To get a closer look at what went wrong, I wanted to look back at the second goal of the game against Leeds a week prior. Newcastle was up 1 goal but had been on their back foot since scoring. They looked to have no chance of extending the lead until a few moments of brilliance put the game away for Newcastle. A moment like that against Blackburn surely would have put Newcastle in the lead. Let’s break down the second goal scored against Leeds:

Leeds were positioned really well. For every Newcastle attacker, there was at least one Leeds defender. Ritchie was isolated, with his back to the net, on the wing with few options and 3 defenders to deny any attempts of dribbling towards goal.

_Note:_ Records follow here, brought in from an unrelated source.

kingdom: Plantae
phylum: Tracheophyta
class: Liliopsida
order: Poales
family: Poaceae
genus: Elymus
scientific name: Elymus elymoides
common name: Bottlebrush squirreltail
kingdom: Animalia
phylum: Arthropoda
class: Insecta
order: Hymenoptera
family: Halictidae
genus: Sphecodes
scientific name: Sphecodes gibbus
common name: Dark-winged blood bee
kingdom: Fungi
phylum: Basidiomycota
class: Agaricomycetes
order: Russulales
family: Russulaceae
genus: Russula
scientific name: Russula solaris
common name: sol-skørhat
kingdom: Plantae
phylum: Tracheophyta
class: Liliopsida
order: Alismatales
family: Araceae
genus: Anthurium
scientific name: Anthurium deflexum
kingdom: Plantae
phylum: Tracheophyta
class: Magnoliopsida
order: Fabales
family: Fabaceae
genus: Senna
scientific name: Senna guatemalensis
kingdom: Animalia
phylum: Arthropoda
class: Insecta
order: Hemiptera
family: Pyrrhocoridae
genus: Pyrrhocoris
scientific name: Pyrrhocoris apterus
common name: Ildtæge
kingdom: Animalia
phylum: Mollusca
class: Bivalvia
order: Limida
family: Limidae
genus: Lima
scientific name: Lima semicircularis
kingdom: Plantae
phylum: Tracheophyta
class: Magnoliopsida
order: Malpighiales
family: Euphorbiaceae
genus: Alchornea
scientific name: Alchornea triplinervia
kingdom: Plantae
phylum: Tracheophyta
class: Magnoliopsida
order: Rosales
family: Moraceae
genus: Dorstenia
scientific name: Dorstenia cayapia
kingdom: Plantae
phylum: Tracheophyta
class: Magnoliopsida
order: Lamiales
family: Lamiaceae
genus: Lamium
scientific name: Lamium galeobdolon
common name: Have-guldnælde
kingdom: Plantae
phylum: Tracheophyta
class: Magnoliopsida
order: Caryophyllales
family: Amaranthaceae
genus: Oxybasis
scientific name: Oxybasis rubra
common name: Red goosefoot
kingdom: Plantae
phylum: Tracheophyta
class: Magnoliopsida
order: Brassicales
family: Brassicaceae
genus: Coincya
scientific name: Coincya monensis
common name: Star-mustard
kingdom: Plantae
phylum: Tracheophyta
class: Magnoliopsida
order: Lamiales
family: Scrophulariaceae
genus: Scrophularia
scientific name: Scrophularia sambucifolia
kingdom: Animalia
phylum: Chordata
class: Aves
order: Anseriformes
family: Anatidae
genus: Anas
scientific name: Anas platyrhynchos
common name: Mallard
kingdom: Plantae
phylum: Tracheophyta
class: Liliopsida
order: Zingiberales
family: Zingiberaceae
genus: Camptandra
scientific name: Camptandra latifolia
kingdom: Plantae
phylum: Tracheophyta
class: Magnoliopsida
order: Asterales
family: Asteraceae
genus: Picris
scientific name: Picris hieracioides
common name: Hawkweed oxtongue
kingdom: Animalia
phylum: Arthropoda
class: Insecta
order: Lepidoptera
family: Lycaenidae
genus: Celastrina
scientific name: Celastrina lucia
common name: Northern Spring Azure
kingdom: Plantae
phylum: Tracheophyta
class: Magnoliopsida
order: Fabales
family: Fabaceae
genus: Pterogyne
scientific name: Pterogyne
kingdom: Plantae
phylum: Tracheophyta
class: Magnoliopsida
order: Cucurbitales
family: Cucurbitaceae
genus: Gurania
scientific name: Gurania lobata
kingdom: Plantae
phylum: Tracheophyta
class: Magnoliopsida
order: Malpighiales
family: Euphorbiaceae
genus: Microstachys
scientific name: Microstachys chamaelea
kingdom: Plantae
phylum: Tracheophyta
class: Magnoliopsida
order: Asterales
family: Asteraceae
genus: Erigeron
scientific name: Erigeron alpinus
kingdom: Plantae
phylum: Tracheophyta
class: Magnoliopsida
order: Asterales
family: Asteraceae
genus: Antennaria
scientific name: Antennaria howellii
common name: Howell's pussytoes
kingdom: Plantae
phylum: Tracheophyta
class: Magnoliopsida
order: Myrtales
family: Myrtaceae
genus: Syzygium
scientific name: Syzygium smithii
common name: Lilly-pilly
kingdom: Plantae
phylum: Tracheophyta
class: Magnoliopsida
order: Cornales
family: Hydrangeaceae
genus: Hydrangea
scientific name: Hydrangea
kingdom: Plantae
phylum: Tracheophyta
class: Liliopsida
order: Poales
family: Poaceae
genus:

Jack Colback comes into the picture to receive Ritchie’s pass. Leeds are still in excellent position to defend their goal. Colback’s options at this point seem to be: a low percentage shot at goal, force the ball back into the corner for Anita, switch the ball to the opposite wing for Dummett (3) or Gouffran (off screen), or play it backwards to his defense to reset the offense.

When Colback receives the ball he instead chooses to take his defender on and dribbles towards the defending player's left shoulder. Still, nothing should come of this move as Jack is surrounded by five Leeds defenders.

Anita makes a move to the corner of the 18-yard box leaving the man responsible for him on the wrong side of Anita and the goal. This is the beginning of a magical goal. Colback gives the ball to Anita. When Anita receives the ball, Leeds is still very organized. The defenders are in a straight line with Newcastle attackers all accounted for. Notice: Gayle’s in an offside position.

Anita one touches the ball to Perez and 4 Leeds defenders converge on the ball. This allows Anita to slip behind and Perez one touches the ball back to the Newcastle right back.

Because of some quick touches, Leed’s defenders are now in poor position to defend. Anita is a step behind his defender, Gayle drifted back into an onside position, and Leeds defenders are looking at their own net. If you payed attention to the Youtube timer, this all happened in just 7 seconds.

Anita delivers the perfect, one touch pass back across the face of the goal and Rob Green has no chance to stop Gayle’s shot on goal. 2-0 Newcastle!

Nothing like this happened Saturday against Blackburn and as a result, we were shut out. The players needn't look further for inspiration on how to break down even the most stubborn of defenses. Of course, all of this is easier said than done - Arsenal would win the league every year if you could rely on players’ ability to execute perfect one-two’s consistently, bringing in wins week in and week out.

This Tuesday, if the Magpies want to advance to the semi-final of the EFL Cup, they need moments of inspired team play like this. Hull will surely be stiff competition, but with moments of individual brilliance and some luck, Newcastle should find themselves playing in the next round.